:: Supplied text ::
Let me explain more about the background, API design, and related details.

Usecase

One Example of the use case I’m considering involves a model that uses Temporal Modeling.

Temporal models store historical data, so multiple records can represent the lifecycle of a single "resource." For example, using a bitemporal model might look like this:

CREATE TABLE employee_department_bitemporal (
    id               SERIAL PRIMARY KEY,       -- Surrogate Key
    bitemporal_id    INT NOT NULL,             -- Identifier for the logical employee
    valid_from       DATE NOT NULL,
    valid_to         DATE NOT NULL,
    transaction_from TIMESTAMP NOT NULL,
    transaction_to   TIMESTAMP NOT NULL,
    UNIQUE (bitemporal_id, valid_from, transaction_from)  
);

In this case, id is unique across each version of the record, while bitemporal_id uniquely identifies the logical employee.

Now, let’s say that we want to add a hierarchical association to this model. In some cases, it makes more sense for the ancestry column to store values like bitemporal_id/bitemporal_id/... instead of id/id/..., so that the hierarchy is consistent across the logical employees, not the history records.

would your need be met if we had ancestry with was id/id, but also had identifier_ancestry which had identifier/identifier?

[Data items]
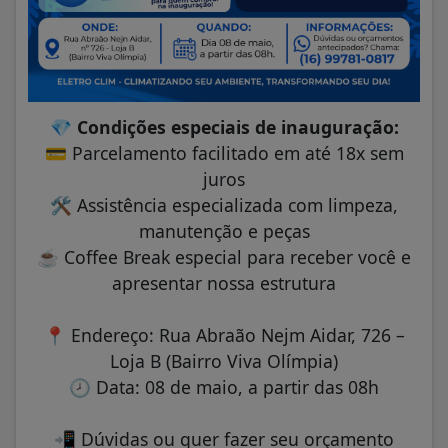
💎
Condições especiais de inauguração:
💳
Parcelamento facilitado em até 18x sem
juros
🛠️
Assistência especializada com limpeza,
manutenção e peças
☕
Coffee Break especial para receber você e
apresentar nossa estrutura
📍
Endereço: Rua Abraão Nejm Aidar, 726 –
Loja B (Bairro Viva Olímpia)
🕗
Data: 08 de maio, a partir das 08h
📲
Dúvidas ou quer fazer seu orçamento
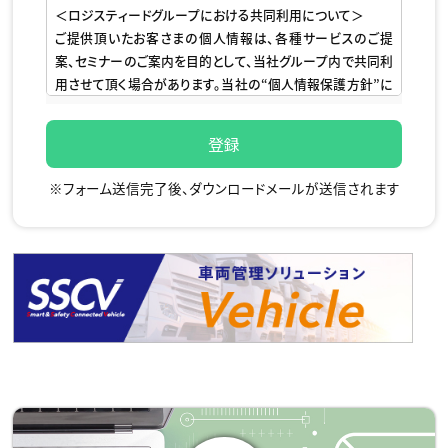
＜ロジスティードグループにおける共同利用について＞
ご提供頂いたお客さまの個人情報は、各種サービスのご提
案、セミナーのご案内を目的として、当社グループ内で共同利
用させて頂く場合があります。当社の“個人情報保護方針”に
基づき、以下の通り取扱います。
■お問い合わせに対するご回答、製品・サービスのご紹介、関
連のセミナー・展示会等のご案内、アンケート調査依頼、その
※フォーム送信完了後、ダウンロードメールが送信されます
他関連する事業活動の目的でのみ利用させて頂きます。
■利用目的に必要な範囲で取扱いを外部委託する場合があ
ります。委託先に関しては、当社の選定基準による審査を実
施し、適切に管理いたします。その他、法令に基づく場合や同
意を頂いた場合を除いて、第三者への提供はありません。
■当社は、Webサイトをより便利にご利用頂くために、クッキ
ー（Cookie）やWebビーコン（クリアGIF）を利用しています。
本サイトでご提供頂きましたお客さまの個人情報は、クッキー
やWebビーコンおよび類似の技術を利用し、当社のWebペー
ジの閲覧・利用状況と紐付けして取得しています 。
■当社が保有しているお客さまの個人情報について、利用目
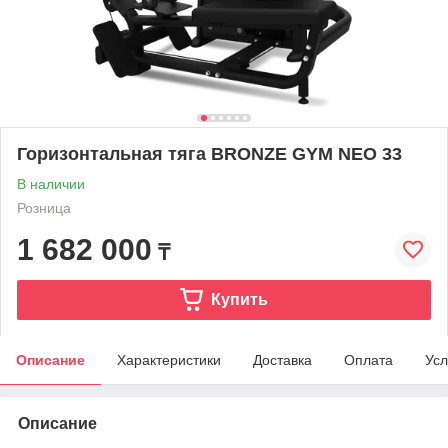
Горизонтальная тяга BRONZE GYM NEO 33
В наличии
Розница
1 682 000
₸
Купить
Описание
Характеристики
Доставка
Оплата
Усл
Описание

:: Directions ::
1/ Decide whether each statement agrees with the post on temporal models: (a) in the example table, id is unique across each version of the record; (b) temporal models keep only the current version of each record; (c) the ancestry column should always store id/id/... values. Answer yes or no for each, quoting the words of the post that settle it.
2/ Transcribe the records line for line, beginning at the line that has "Горизонтальная тяга BRONZE GYM NEO 33" and stopping after the final line of the records.
The records have nothing to do with the post.

:: Answers by item number ::
1/
(a) Yes: "id is unique across each version of the record"
(b) No: "Temporal models store historical data"
(c) No: "In some cases, it makes more sense for the ancestry column to store values like bitemporal_id/bitemporal_id/... instead of id/id/..."

2/
Горизонтальная тяга BRONZE GYM NEO 33
В наличии
Розница
1 682 000
₸
Купить
Описание
Характеристики
Доставка
Оплата
Усл
Описание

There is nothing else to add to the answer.